- Pitcher
- Born: August 11, 1881 Concord, New Hampshire, U.S.
- Died: May 30, 1959 (aged 77) Miami, Florida, U.S.
- Batted: LeftThrew: Left

MLB debut
- August 19, 1907, for the Washington Senators

Last MLB appearance
- May 30, 1907, for the Washington Senators

MLB statistics
- Games: 1
- Win–loss record: 0–0
- Earned run average: 6.75
- Stats at Baseball Reference

Teams
- Washington Senators (1907);

= Doc Tonkin =

American baseball player (1881-1959)

Harry Glenville "Doc" Tonkin (August 11, 1881 – May 30, 1959) was an American physician and professional baseball player, who appeared in one major-league game, for the 1907 Washington Senators.

==Biography==
Tonkin was born in 1881 in Concord, New Hampshire. He played baseball professionally from 1905 to 1907, for three different teams in Minor League Baseball, for which statistical detail is lacking. He played in one major-league game, for the Washington Senators on May 30, 1907. He pitched 2 2/3 innings, and gave up six hits and two earned runs. He also collected two hits in two at bats, for a rare 1.000 batting average.

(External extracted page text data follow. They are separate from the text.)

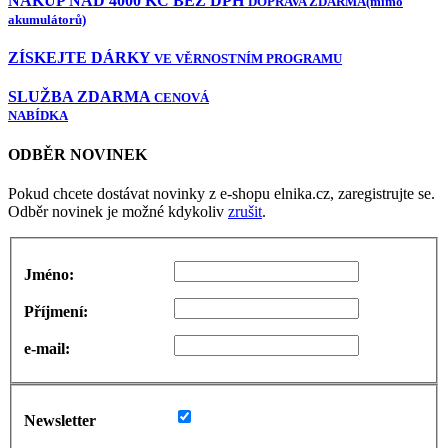
NÁKUP NAD 4000 KČ BEZ DPH
DOPRAVA ZDARMA
(mimo
akumulátorů)
ZÍSKEJTE DÁRKY
VE VĚRNOSTNÍM PROGRAMU
SLUŽBA ZDARMA
CENOVÁ
NABÍDKA
ODBĚR NOVINEK
Pokud chcete dostávat novinky z e-shopu elnika.cz, zaregistrujte se.
Odběr novinek je možné kdykoliv
zrušit
.
Jméno:
Příjmení:
e-mail:
Newsletter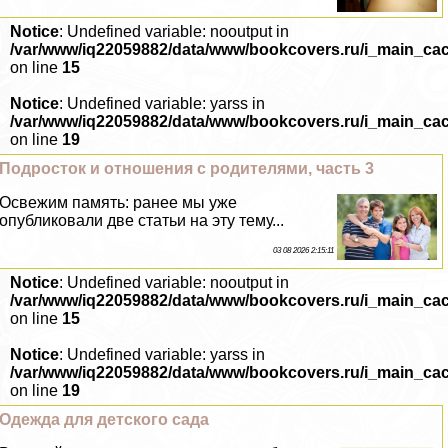
Notice
: Undefined variable: nooutput in
/var/www/iq22059882/data/www/bookcovers.ru/i_main_ca
on line
15
Notice
: Undefined variable: yarss in
/var/www/iq22059882/data/www/bookcovers.ru/i_main_ca
on line
19
Подросток и отношения с родителями, часть 3
Освежим память: ранее мы уже
опубликовали две статьи на эту тему...
03 08 2026 2:15:11
Notice
: Undefined variable: nooutput in
/var/www/iq22059882/data/www/bookcovers.ru/i_main_ca
on line
15
Notice
: Undefined variable: yarss in
/var/www/iq22059882/data/www/bookcovers.ru/i_main_ca
on line
19
Одежда для детского сада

Tonkin attended Baltimore Medical College, which was later absorbed into the University of Maryland. He operated a medical practice in Martinsburg, West Virginia, where he served three terms as mayor. During World War I, he served briefly as a captain in the United States Army Medical Corps. Tonkin died in 1959 in Miami, Florida.